Cuando la huesuda, esquelética y mal encarada, de calavera, parca apareció en la ventana (ver dibujo de Paco Serna) de Notre Dame da Vie, guadaña en mano y poco tapada en sus miserias de osamenta, con una sábana desquiciada a los vientos de no se sabe bien qué infierno, el maestro Pablo Picasso dormía. El caballete no tenía la tensión de su mano pintora ni había paloma en su hombro ni arlequín o modelo posando. Había entrado la primavera y el genio, sin fatiga ni prólogo enfermizo y agónico, se había tumbado a descansar. Siempre, durante toda su vida, fue un privilegiado en lo humano y en lo artístico, para qué contar lo que ya sabemos al borde de una tesis doctoral; por eso este trance único en la existencia de los seres vivos para él, afortunado al máximo, fue un momento delicado, suave y templado. No hubo sobresalto en el último suspiro, ni miedo; angustia en Jacqueline que quedaba viuda de un gigante; condición que la compañera no resistiría por mucho tiempo apagando su vida voluntariamente sobre el mismo lecho en el que el maestro se dormía sin despertar posible, para siempre en su viaje a la eternidad. La muerte no había venido a perder su gran oportunidad de apoderarse de ser tan grande; universalmente ensalzado en su talento plástico, en su creatividad sin medida; una pieza cotizada en el más allá desconocido.
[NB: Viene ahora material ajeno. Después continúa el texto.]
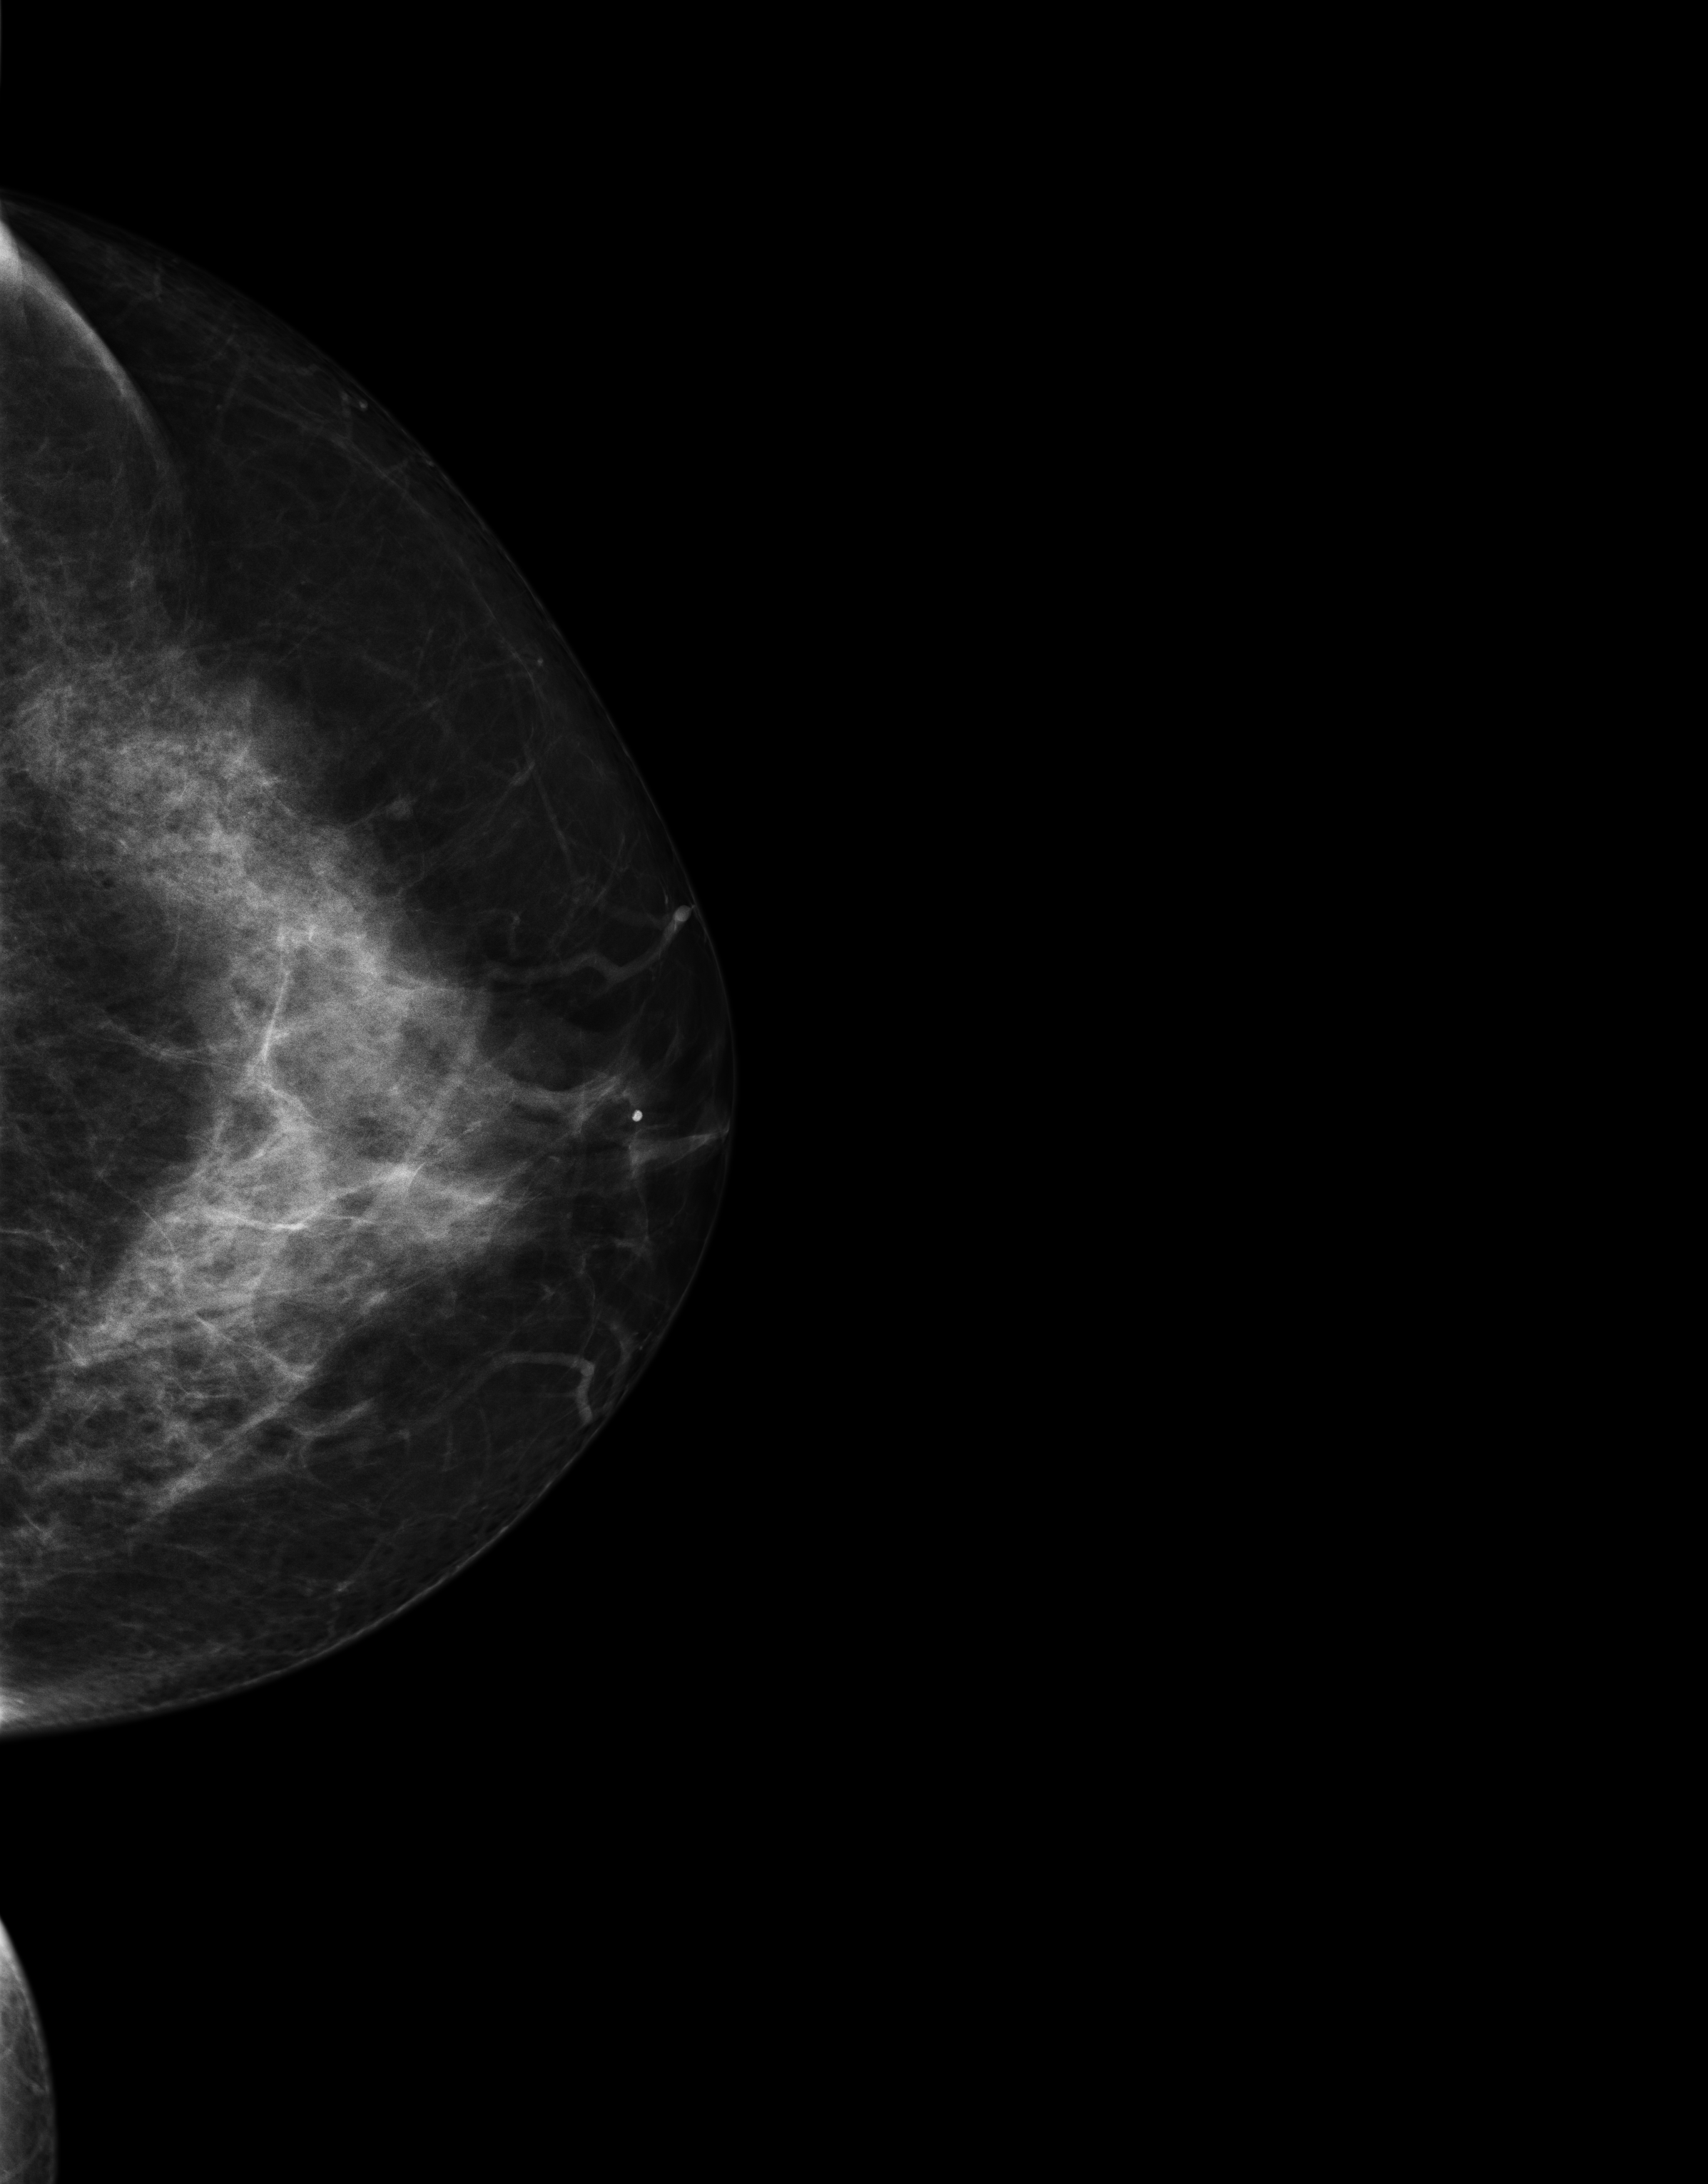
Digital mammogram (FFDM), left breast, craniocaudal (CC) view, screening examination, compressed breast thickness 79 mm, system: Senographe Essential ADS_56.21.3. Female patient, age 47 years.
Breast density at the screening exam (both breasts): heterogeneously dense (BI-RADS density category c). Final BI-RADS assessment for this screening round (tomosynthesis exam, both breasts): category 1. Recall: no recall after this screen.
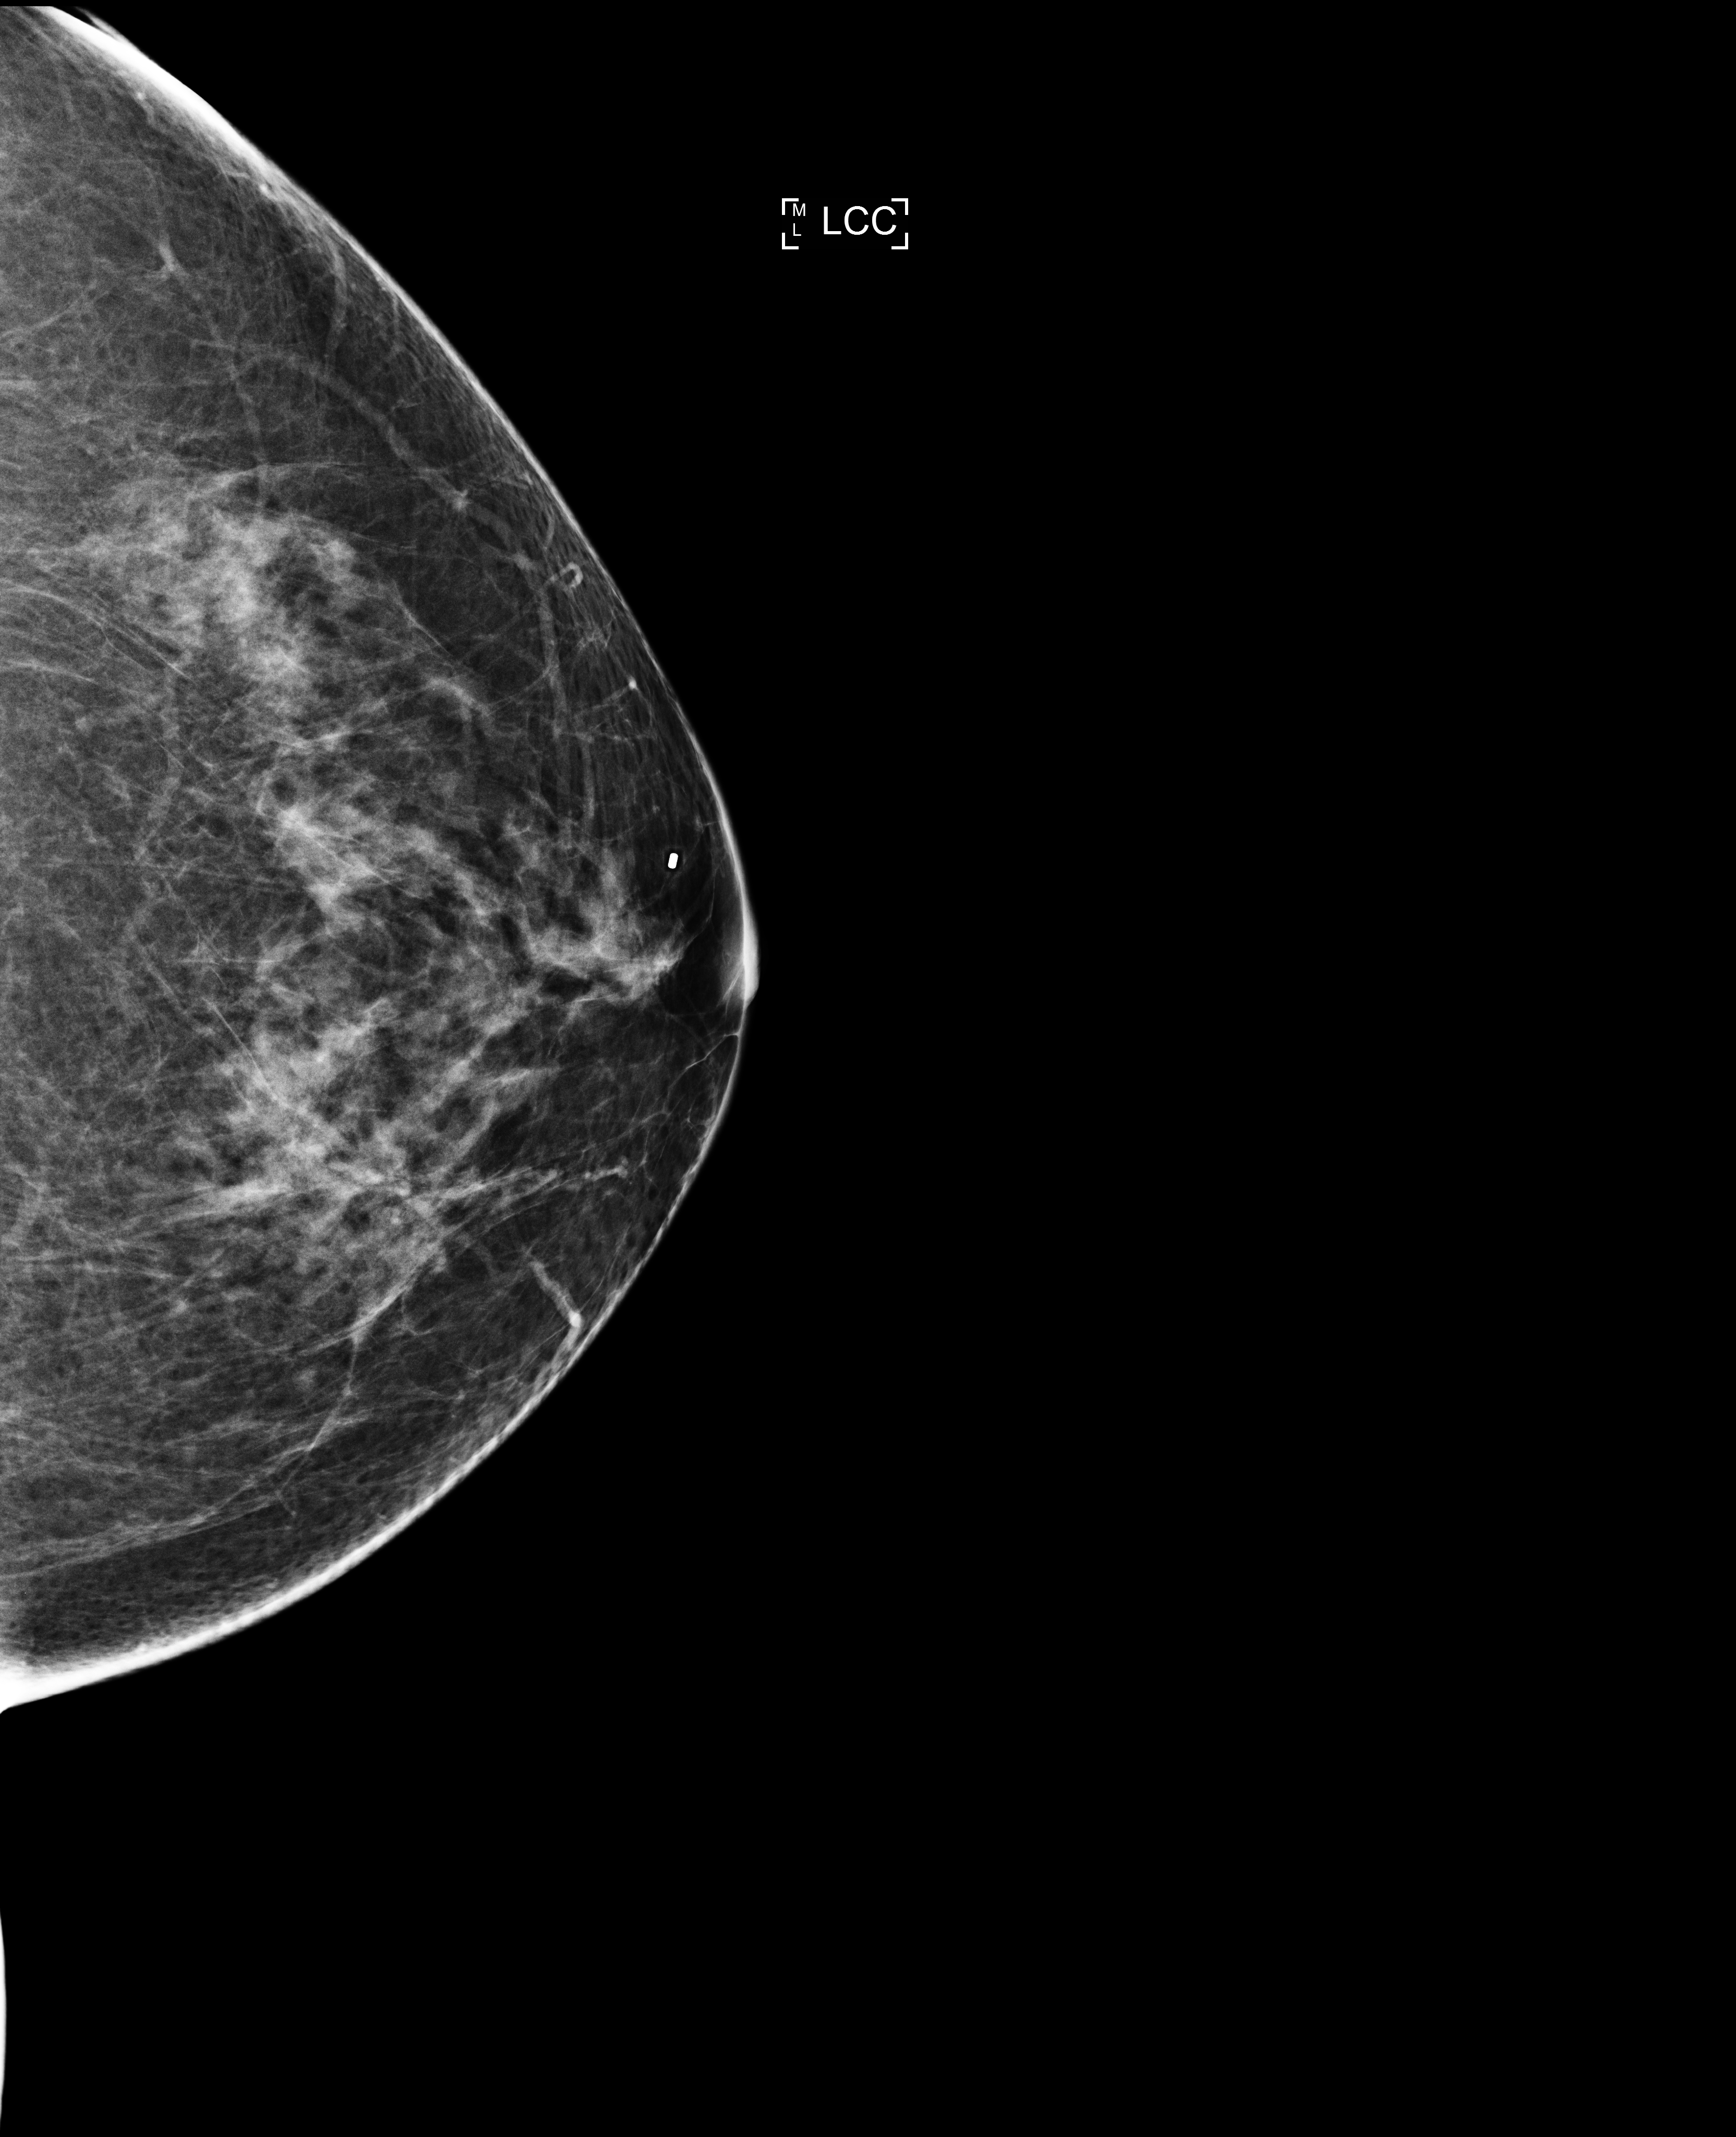
Full-field digital mammogram (FFDM), left breast, cranio-caudal projection, screening examination. Patient: female, 56 years.
Breast density at the screening exam (both breasts): scattered fibroglandular densities (BI-RADS density category b). Final BI-RADS assessment for this screening round (tomosynthesis exam, both breasts): category 1. Recall: no recall after this screen.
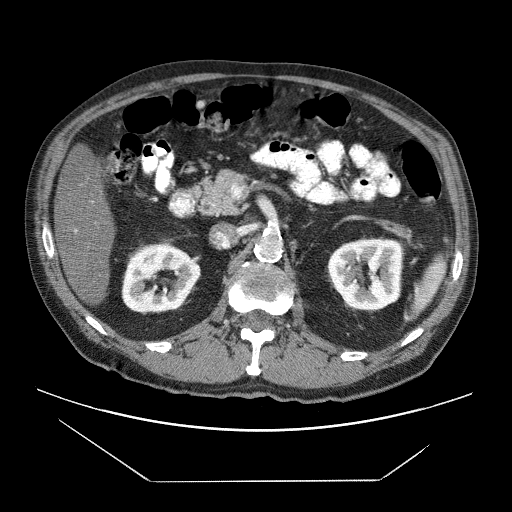
Contrast-enhanced abdominal CT (liver protocol), one axial slice. Slice 20 of 83 in the series (ordered by position). Reconstruction kernel STANDARD. 120 kVp. Soft-tissue window (W 400 / L 40 HU). 2.5 mm slice thickness. 512 × 512 image matrix, field of view 420 × 420 mm. From the clinical record (not read from this slice): diagnosis: hepatocellular carcinoma (patient treated with transarterial chemoembolisation; whether this scan precedes or follows treatment is not stated here); TNM stage (as recorded): Stage-IVB; Child-Pugh class: B; tumour nodularity: uninodular.
Structures marked on this image (semi-automatic segmentation, software-assisted and operator-edited):
- liver parenchyma outside the tumour (the mass and vessels are separate outlines, so this box may not span the whole liver): bounding box (x1, y1, x2, y2) in pixels: (54, 148, 114, 304)
- portal vein: (74, 229, 77, 232)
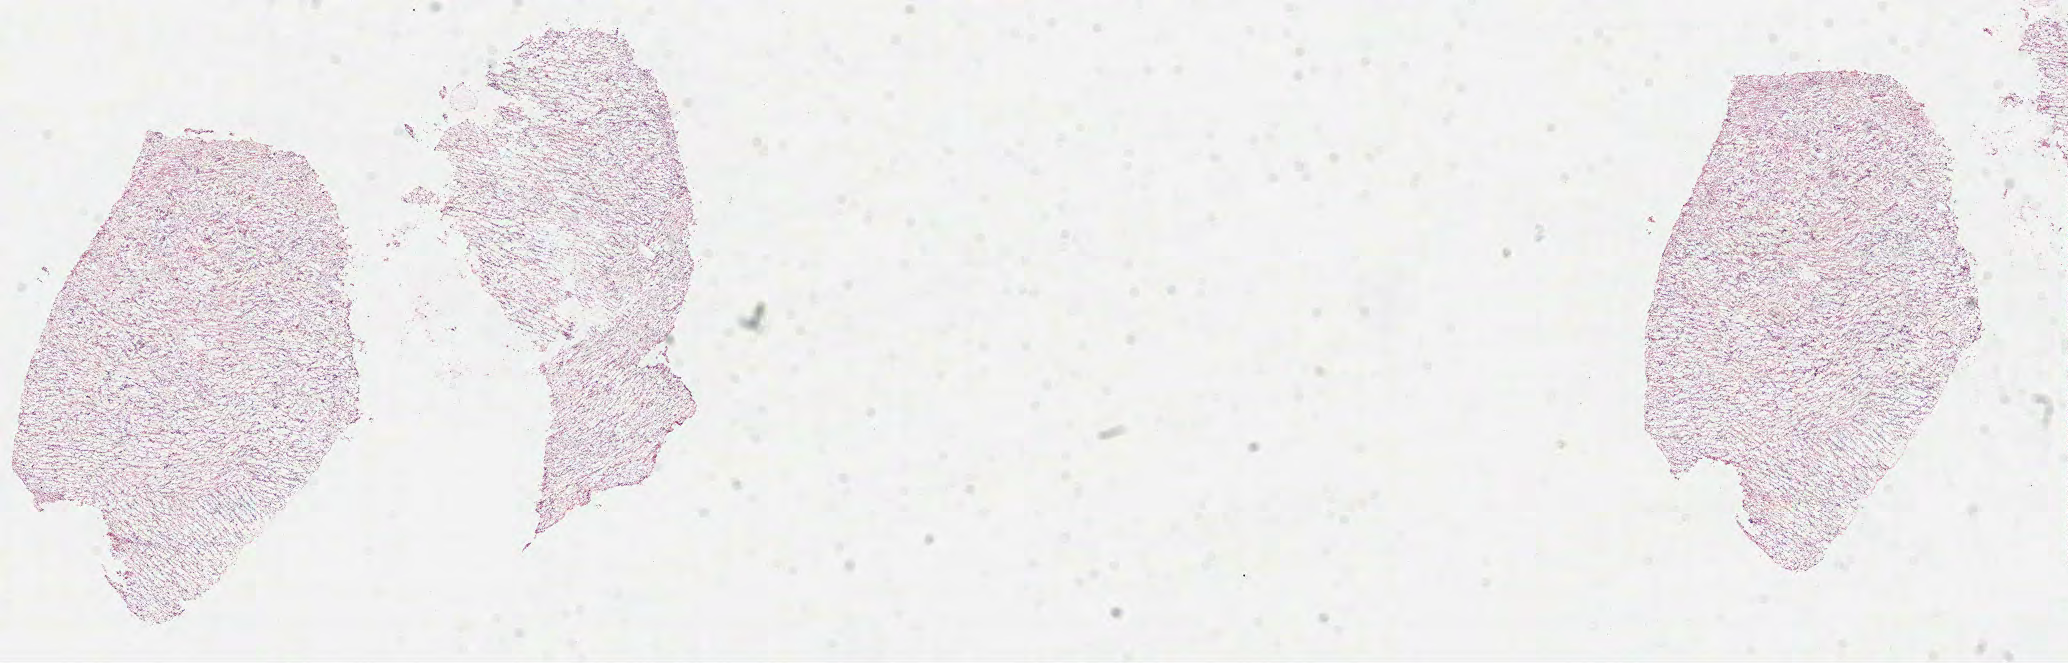
Digitized H&E-stained tissue section (whole slide) — low-resolution overview of the scanned area, about 16.7 x 5.3 mm (from a 40x scan); formalin-fixed paraffin-embedded (FFPE) diagnostic section; primary tumour sample from the brain. Male patient; age at initial diagnosis 48 years.
* pathologic diagnosis: Glioblastoma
Era el día 8 de abril de 1973, hace ahora, todavía, 42 años. Pablo Picasso no había podido sobrevivir a Francisco Franco, una pena añadida a su pérdida sin remedio. La casa, la última vivienda del pintor vivo, se cerraba aquel día a cal y canto por orden expresa de la que había sido su compañera, primero; su segunda esposa, años después. Arias, el barbero, el introductor de embajadores, su ayudante de barba, su mozo de espadas, su amigo, poco después de morir le vistió con una capa española. Picasso pareció presentir su muerte y su última creación, un autorretrato demacrado y cadavérico, daba síntomas de tránsito, de rendición. Más de 15.000 obras de arte salidas de sus manos, vistas por sus ojos negros penetrantes, habían agotado sus 92 años fructíferos; su vida al borde del desorden en lo emocional, lírico y lúdico.

Pero la muerte „esta muerte„ venía acompañada de otras. Los hijos de Picasso no pudieron verlo cadáver. Ni sus nietos. Uno de ellos, frágil, rebasando los límites, se quitaba la vida al otro lado de la valla; al otro lado de la despedida del abuelo que llegó a parecer eterno, sin serlo. Los restos del pintor fueron trasladados al castillo de Vauvenargues, donde fueron enterrados, y donde hoy reposan, en un gran negocio para turistas y curiosos.